-- Opening Marker --
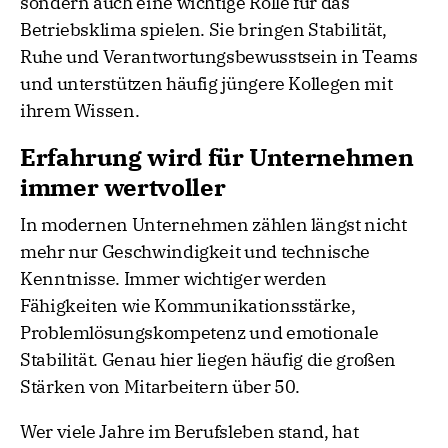
sondern auch eine wichtige Rolle für das
Betriebsklima spielen. Sie bringen Stabilität,
Ruhe und Verantwortungsbewusstsein in Teams
und unterstützen häufig jüngere Kollegen mit
ihrem Wissen.
Erfahrung wird für Unternehmen
immer wertvoller
In modernen Unternehmen zählen längst nicht
mehr nur Geschwindigkeit und technische
Kenntnisse. Immer wichtiger werden
Fähigkeiten wie Kommunikationsstärke,
Problemlösungskompetenz und emotionale
Stabilität. Genau hier liegen häufig die großen
Stärken von Mitarbeitern über 50.
Wer viele Jahre im Berufsleben stand, hat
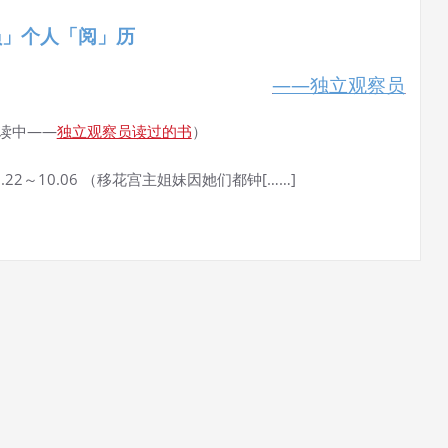
员」个人「阅」历
——独立观察员
读中——
独立观察员读过的书
）
07.22～10.06 （移花宫主姐妹因她们都钟[……]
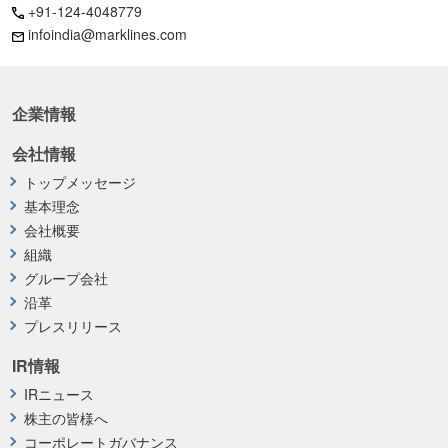
+91-124-4048779
infoindia@marklines.com
企業情報
会社情報
トップメッセージ
基本理念
会社概要
組織
グループ会社
沿革
プレスリリース
IR情報
IRニュース
株主の皆様へ
コーポレートガバナンス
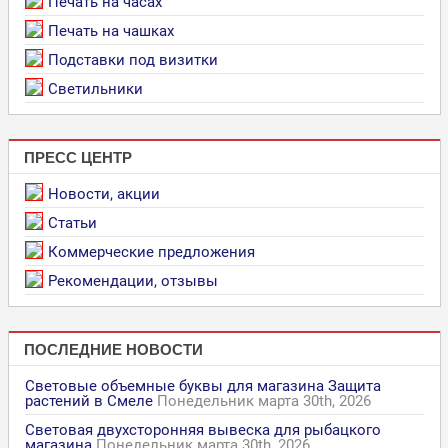
Печать на часах
Печать на чашках
Подставки под визитки
Светильники
ПРЕСС ЦЕНТР
Новости, акции
Статьи
Коммерческие предложения
Рекомендации, отзывы
ПОСЛЕДНИЕ НОВОСТИ
Световые объемные буквы для магазина Защита
растений в Смеле
Понедельник марта 30th, 2026
Световая двухсторонняя вывеска для рыбацкого
магазина
Понедельник марта 30th, 2026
-- Closing Marker --
» Goal of the exercise
Copy the listing exactly. Leave the pictures out.

» Expected answer
sondern auch eine wichtige Rolle für das
Betriebsklima spielen. Sie bringen Stabilität,
Ruhe und Verantwortungsbewusstsein in Teams
und unterstützen häufig jüngere Kollegen mit
ihrem Wissen.
Erfahrung wird für Unternehmen
immer wertvoller
In modernen Unternehmen zählen längst nicht
mehr nur Geschwindigkeit und technische
Kenntnisse. Immer wichtiger werden
Fähigkeiten wie Kommunikationsstärke,
Problemlösungskompetenz und emotionale
Stabilität. Genau hier liegen häufig die großen
Stärken von Mitarbeitern über 50.
Wer viele Jahre im Berufsleben stand, hat
员」个人「阅」历
——独立观察员
读中——
独立观察员读过的书
）
07.22～10.06 （移花宫主姐妹因她们都钟[……]
+91-124-4048779
infoindia@marklines.com
企業情報
会社情報
トップメッセージ
基本理念
会社概要
組織
グループ会社
沿革
プレスリリース
IR情報
IRニュース
株主の皆様へ
コーポレートガバナンス
Печать на часах
Печать на чашках
Подставки под визитки
Светильники
ПРЕСС ЦЕНТР
Новости, акции
Статьи
Коммерческие предложения
Рекомендации, отзывы
ПОСЛЕДНИЕ НОВОСТИ
Световые объемные буквы для магазина Защита
растений в Смеле
Понедельник марта 30th, 2026
Световая двухсторонняя вывеска для рыбацкого
магазина
Понедельник марта 30th, 2026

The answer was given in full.